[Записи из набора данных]
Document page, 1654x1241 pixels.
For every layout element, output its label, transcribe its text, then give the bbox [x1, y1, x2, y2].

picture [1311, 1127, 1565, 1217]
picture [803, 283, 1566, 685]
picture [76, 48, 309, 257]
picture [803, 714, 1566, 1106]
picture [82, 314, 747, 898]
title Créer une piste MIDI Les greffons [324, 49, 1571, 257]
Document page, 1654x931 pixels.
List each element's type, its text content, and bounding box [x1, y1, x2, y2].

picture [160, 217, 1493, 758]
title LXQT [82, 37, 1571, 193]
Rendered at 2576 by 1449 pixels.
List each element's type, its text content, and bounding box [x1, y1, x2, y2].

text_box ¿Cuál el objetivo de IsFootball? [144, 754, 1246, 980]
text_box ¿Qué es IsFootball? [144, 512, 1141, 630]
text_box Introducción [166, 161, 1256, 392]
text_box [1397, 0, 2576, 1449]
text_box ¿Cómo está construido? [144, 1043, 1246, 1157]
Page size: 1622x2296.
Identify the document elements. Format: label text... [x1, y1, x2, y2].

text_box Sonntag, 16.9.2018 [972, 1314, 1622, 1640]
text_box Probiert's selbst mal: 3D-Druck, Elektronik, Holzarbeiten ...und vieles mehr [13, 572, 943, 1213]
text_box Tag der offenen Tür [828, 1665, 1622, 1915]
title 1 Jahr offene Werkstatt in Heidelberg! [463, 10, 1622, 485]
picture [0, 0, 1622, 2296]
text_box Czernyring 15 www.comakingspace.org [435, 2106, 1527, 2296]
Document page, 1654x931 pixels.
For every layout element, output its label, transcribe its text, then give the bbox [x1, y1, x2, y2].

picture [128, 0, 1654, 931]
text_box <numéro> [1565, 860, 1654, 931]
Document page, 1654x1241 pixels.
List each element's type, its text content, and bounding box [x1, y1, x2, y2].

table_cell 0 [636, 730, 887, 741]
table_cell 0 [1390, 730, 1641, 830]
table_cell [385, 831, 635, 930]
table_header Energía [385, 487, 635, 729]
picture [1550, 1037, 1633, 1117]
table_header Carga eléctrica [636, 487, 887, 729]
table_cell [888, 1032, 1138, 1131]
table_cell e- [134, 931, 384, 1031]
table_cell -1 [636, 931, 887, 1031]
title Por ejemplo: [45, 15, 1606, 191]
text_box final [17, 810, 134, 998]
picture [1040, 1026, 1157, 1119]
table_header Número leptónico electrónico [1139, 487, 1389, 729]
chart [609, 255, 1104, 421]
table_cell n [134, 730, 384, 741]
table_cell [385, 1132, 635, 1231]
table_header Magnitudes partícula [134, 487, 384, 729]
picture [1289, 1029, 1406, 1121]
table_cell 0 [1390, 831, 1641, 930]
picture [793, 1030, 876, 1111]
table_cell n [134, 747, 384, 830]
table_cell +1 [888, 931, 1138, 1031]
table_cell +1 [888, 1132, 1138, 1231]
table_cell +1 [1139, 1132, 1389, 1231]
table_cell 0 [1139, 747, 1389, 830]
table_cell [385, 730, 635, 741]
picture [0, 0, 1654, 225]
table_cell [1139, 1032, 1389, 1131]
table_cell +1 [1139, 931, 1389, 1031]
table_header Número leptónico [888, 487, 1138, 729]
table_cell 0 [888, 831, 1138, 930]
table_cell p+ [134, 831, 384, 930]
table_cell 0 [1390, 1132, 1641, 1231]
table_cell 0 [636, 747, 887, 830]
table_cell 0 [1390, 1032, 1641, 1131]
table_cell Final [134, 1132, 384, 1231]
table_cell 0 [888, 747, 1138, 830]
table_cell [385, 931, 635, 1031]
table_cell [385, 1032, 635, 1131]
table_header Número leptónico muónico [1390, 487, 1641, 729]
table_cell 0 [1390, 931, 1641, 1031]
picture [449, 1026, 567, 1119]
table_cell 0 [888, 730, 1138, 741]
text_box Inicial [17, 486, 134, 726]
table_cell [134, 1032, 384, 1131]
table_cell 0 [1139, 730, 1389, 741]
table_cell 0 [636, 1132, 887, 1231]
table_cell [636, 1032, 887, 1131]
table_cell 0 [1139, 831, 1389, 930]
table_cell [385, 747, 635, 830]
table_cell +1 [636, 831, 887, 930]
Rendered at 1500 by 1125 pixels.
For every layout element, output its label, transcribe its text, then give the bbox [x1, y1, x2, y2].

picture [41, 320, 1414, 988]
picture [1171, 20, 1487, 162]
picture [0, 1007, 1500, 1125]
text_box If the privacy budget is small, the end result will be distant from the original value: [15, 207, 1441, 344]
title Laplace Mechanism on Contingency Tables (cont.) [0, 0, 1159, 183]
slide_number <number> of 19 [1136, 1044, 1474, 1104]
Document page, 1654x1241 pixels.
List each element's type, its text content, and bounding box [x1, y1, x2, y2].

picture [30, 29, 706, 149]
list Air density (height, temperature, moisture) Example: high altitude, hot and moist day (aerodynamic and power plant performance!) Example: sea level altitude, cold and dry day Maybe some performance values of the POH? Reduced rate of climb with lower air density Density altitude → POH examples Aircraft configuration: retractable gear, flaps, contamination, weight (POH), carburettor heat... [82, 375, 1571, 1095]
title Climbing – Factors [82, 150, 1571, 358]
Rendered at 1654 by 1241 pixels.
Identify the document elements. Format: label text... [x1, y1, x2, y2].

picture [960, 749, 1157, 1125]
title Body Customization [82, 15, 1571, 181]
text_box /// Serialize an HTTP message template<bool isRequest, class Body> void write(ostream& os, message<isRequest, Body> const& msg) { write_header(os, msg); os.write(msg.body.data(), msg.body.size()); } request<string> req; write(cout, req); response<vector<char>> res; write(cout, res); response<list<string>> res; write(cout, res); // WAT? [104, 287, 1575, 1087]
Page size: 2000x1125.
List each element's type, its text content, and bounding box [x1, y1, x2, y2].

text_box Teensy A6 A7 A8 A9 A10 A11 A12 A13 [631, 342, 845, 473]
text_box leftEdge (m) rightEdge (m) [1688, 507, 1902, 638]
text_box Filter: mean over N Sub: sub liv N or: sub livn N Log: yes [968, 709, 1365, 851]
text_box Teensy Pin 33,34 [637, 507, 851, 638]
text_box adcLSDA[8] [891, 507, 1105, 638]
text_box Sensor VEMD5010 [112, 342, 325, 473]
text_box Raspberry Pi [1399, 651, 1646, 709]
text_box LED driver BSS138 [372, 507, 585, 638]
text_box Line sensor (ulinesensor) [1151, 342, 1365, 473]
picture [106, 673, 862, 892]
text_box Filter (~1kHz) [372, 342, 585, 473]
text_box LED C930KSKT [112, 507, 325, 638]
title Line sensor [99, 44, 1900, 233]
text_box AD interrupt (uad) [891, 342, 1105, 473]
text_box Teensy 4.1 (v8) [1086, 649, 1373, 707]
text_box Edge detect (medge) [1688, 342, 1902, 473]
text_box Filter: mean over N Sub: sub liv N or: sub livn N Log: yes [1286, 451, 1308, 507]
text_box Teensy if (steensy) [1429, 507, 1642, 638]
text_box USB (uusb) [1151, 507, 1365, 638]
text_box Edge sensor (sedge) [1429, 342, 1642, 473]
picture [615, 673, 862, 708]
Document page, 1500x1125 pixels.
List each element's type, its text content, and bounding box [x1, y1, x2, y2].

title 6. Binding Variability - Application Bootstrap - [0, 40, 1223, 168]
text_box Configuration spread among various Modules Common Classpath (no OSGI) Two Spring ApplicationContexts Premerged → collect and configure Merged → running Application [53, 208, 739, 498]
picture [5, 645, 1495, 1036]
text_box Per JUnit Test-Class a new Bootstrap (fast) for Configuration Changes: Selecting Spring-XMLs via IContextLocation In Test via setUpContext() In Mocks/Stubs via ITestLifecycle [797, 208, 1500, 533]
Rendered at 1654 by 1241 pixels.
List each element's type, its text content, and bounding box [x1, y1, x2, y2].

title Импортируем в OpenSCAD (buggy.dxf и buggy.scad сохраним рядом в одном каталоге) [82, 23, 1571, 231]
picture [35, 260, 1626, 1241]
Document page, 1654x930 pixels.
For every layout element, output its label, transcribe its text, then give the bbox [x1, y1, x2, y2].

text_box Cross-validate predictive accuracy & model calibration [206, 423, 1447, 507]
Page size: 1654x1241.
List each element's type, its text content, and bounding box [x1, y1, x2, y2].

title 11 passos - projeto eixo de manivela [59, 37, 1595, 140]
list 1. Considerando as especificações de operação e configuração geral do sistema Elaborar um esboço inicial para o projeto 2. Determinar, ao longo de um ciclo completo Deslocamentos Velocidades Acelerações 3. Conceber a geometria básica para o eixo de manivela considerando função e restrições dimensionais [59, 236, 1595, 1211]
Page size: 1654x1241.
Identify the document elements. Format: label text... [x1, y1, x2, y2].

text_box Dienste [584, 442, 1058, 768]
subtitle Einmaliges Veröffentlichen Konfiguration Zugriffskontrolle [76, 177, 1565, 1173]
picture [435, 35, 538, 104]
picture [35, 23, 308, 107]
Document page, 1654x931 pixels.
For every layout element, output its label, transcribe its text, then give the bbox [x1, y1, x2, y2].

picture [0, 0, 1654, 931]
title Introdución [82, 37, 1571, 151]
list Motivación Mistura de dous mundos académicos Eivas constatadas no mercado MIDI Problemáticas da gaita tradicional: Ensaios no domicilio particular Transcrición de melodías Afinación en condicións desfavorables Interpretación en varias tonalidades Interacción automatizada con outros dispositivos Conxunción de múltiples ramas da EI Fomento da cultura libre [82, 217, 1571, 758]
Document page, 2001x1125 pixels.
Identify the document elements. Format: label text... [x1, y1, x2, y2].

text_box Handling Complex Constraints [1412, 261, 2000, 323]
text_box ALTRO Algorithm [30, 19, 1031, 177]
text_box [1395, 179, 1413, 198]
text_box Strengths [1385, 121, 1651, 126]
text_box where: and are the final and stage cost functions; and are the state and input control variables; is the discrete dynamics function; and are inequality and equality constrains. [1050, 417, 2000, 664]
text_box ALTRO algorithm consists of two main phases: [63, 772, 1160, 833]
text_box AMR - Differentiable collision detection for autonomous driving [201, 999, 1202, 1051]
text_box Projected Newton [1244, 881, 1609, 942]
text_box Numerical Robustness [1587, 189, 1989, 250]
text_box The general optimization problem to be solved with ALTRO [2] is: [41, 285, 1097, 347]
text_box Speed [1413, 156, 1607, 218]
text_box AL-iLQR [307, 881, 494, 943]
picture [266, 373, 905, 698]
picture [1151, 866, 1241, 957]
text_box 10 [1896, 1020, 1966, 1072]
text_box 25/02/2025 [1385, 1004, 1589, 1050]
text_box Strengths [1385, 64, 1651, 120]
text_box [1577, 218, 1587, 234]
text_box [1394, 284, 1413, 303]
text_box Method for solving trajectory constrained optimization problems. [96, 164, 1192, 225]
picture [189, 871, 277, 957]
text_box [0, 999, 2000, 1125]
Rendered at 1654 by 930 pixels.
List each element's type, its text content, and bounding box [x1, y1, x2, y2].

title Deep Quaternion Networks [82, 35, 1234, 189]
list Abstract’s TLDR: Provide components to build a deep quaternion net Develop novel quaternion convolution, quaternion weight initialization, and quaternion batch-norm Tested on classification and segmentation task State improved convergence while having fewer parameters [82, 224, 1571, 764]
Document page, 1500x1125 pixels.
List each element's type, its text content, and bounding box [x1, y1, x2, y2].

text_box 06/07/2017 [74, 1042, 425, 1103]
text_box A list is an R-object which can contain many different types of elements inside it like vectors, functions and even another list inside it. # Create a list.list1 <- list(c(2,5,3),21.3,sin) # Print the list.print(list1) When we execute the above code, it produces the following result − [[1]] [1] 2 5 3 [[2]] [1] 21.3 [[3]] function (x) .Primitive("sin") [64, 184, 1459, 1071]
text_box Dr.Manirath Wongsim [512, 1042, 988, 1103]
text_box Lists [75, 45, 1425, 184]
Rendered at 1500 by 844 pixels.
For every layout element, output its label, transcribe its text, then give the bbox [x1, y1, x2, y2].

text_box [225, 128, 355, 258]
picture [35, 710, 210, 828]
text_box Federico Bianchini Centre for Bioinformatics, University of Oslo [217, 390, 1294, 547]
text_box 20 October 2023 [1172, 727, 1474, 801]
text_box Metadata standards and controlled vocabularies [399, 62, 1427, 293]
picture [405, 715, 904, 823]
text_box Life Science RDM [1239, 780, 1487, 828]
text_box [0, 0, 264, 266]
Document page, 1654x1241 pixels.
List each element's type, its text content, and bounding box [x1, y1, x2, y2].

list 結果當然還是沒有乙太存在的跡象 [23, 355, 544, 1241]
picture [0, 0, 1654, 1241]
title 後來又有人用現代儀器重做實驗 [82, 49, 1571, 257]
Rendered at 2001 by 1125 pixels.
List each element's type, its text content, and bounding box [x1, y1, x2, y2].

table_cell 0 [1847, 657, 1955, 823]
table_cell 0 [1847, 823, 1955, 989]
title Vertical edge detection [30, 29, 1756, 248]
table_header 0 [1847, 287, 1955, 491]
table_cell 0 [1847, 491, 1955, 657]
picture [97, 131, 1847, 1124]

=== Суть задания ===
Воспроизведите без изменений фрагмент от строки с «Rendered at 1500 by 1125 pixels.» до строки с «slide_number <number> of», включая обе эти строки.

=== Решение задачи ===
Rendered at 1500 by 1125 pixels.
For every layout element, output its label, transcribe its text, then give the bbox [x1, y1, x2, y2].

picture [41, 320, 1414, 988]
picture [1171, 20, 1487, 162]
picture [0, 1007, 1500, 1125]
text_box If the privacy budget is small, the end result will be distant from the original value: [15, 207, 1441, 344]
title Laplace Mechanism on Contingency Tables (cont.) [0, 0, 1159, 183]
slide_number <number> of 19 [1136, 1044, 1474, 1104]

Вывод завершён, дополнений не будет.